Delta’s journey toward its sustainability goals hit another important milestone today as the airline leveraged the largest pipeline system in the U.S. to bring sustainable aviation fuel (SAF) to airports along the East Coast by accepting a batch of SAF that will be used to power a Delta flight at New York’s LaGuardia Airport.
The one-time SAF delivery arrived via the Colonial Pipeline, which originates in Houston, Texas and ends at the Port of New York and New Jersey. This effort between Delta, Neste, Colonial Pipeline and Buckeye Partners demonstrates the viability of the nation’s existing infrastructure to transport large volumes of SAF, aiding efforts to decarbonize aviation.
The SAF, which was refined by Neste in Texas, was loaded into the Colonial Pipeline’s entry point in Baton Rouge, La., and transported nearly 1,500 miles up the East Coast and across 11 states to New Jersey before entering the Buckeye Pipeline to be sent to LaGuardia.
“SAF is the most effective tool we have to decarbonize our industry,” said Pamela Fletcher, Delta’s Chief Sustainability Officer. “These efforts show how existing infrastructure can be used to transport SAF to East Coast airports and drive down emissions – a critical step as we move toward a more sustainable future for air travel.”

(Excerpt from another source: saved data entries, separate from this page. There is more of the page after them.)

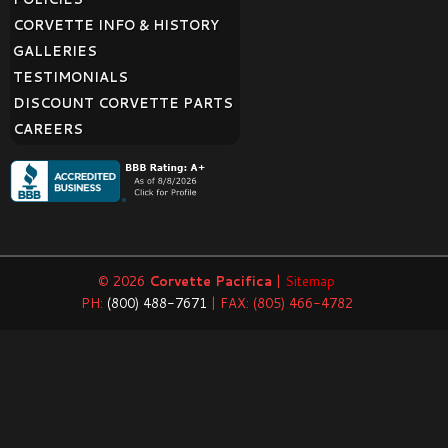
CORVETTE INFO & HISTORY
GALLERIES
TESTIMONIALS
DISCOUNT CORVETTE PARTS
CAREERS
© 2026
Corvette Pacifica
|
Sitemap
PH:
(800) 488-7671
| FAX: (805) 466-4782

As part of that journey, Delta is making strides toward a goal of fueling 10% of its operations with SAF by the end of 2030, which means the airline will need roughly 400 million gallons of SAF annually.
SAF can reduce lifecycle greenhouse gas emissions, which is the greenhouse gas impact from fuel during each stage of its production and use, up to 80% compared to fossil jet fuels. SAF is blended with conventional jet fuel to reduce overall emissions while meeting FAA regulations.
While Delta has signed several SAF agreements with manufacturers including Neste, Gevo and Chevron, the market for SAF remains nascent due to limited supply, high costs and logistical and infrastructure constraints. Today, there is only enough SAF available worldwide to power Delta’s fleet for one day at pre-pandemic levels.
Delta and its industry partners continue to advocate for policy changes and supply-chain incentives to accelerate the production of and reduce the cost of SAF, including a federal SAF-specific Blender’s Tax Credit to help level the playing field with the more established on-road fuels markets for renewable diesel and biodiesel.
At the state level, a Low Carbon Fuel Standard with voluntary opt-in provisions for SAF will provide a policy framework with a proven track record to incentivize SAF production and speed the development of cleaner infrastructure.